John MacQueen has suggested that Pitcairne may have collaborated with David Gregorie and Bertram Stott in writing The Assembly.[5] The work circulated as a closet drama and was never performed on stage in Pitcairne's lifetime, its satirisation of Presbyterianism being considered too scurrilous.[6]
He was prone to irreverent and ribald jests, and thus gained the reputation of being an unbeliever and an atheist, though he was a professed deist. The stories about his over-indulgence in drink are probably exaggerated. He was repeatedly involved in violent quarrels with his medical brethren and others, and once or twice got into scrapes with the government on account of his indiscreet political utterances.
Among his friends, however, he was evidently well liked, and he is known to have acted with great kindness and generosity to deserving men who needed his help. Thomas Ruddiman, the Scottish scholar, for example, was rescued from a life of obscurity by his encouragement and assistance. Mead, too, appears never to have forgotten what he owed to his old teacher at Leiden.
When a son of Pitcairne's participated in the Jacobite rising of 1715 and was subsequently condemned to death, he was saved by the earnest interposition of Mead with Sir Robert Walpole.

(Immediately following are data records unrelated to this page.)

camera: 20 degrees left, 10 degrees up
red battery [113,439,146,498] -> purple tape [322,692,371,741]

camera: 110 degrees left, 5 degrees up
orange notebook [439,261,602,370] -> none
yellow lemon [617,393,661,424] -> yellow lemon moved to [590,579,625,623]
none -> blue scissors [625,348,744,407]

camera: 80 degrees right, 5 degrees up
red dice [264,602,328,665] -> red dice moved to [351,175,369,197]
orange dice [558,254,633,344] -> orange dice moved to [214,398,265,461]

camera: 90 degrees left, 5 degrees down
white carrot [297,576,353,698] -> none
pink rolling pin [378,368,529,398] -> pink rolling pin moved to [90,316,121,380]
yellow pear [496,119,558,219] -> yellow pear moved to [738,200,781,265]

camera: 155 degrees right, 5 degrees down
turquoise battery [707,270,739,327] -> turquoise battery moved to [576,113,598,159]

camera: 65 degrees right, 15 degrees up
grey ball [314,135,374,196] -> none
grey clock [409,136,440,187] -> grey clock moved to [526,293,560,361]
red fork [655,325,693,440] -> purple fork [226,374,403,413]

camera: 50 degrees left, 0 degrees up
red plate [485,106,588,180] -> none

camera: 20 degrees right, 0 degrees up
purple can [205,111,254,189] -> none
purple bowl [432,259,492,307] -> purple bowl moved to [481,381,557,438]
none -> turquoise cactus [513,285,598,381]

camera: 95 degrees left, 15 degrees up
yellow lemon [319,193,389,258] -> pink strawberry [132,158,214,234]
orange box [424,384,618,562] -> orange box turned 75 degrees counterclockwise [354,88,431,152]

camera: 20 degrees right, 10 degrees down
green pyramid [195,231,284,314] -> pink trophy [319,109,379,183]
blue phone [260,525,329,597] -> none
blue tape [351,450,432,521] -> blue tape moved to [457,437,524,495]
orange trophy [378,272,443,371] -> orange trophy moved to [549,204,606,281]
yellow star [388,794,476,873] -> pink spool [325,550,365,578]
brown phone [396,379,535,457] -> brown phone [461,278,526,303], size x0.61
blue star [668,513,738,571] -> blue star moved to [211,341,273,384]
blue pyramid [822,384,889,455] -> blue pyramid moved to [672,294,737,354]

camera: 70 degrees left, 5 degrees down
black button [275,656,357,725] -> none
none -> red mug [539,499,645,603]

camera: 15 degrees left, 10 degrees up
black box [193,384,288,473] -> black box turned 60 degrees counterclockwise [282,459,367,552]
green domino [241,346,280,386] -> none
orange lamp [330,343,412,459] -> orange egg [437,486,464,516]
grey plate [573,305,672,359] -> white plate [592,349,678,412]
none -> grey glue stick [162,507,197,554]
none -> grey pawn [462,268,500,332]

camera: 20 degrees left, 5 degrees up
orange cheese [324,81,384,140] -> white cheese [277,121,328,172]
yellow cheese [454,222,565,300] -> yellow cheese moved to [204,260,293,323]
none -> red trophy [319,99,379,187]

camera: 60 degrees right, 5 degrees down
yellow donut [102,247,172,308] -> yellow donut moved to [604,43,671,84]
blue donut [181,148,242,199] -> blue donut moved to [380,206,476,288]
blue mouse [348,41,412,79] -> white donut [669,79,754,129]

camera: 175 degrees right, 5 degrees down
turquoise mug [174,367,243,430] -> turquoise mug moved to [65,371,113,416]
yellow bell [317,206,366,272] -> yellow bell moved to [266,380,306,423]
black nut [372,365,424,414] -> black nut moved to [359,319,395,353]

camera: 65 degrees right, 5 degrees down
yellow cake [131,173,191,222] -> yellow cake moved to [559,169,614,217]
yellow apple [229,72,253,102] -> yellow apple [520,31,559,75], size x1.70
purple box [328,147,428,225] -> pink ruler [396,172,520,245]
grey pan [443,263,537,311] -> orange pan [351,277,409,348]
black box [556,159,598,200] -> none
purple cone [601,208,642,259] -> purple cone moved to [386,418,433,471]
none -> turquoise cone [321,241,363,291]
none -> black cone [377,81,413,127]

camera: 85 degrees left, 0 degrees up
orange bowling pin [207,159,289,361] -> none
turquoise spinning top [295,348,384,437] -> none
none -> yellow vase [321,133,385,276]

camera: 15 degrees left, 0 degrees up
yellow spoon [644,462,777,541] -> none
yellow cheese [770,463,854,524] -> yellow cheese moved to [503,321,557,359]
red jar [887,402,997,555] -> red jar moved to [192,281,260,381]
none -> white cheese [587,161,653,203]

He pleaded, very artfully, that if Walpole's health had been bettered by Mead's skill, or if members of the royal family were preserved by his care, it was owing to the instruction he had received from Dr Pitcairne.
Pitcairne died in Edinburgh on 20 October 1713, aged 60. He had been a great collector of books, and his library, which is said to have been of considerable value, was, through the influence of Ruddiman, sold to Peter the Great of Russia.
He is buried in Greyfriars Kirkyard with his wife Elizabeth Stevenson (d.1734) and his daughters.[7] The grave lies in the southern section known as the Covenanters Prison and can be viewed by special arrangement or on an organised tour.
A second (more public) faux grave exists in the northmost section of the graveyard, erected by Dr Andrew Duncan.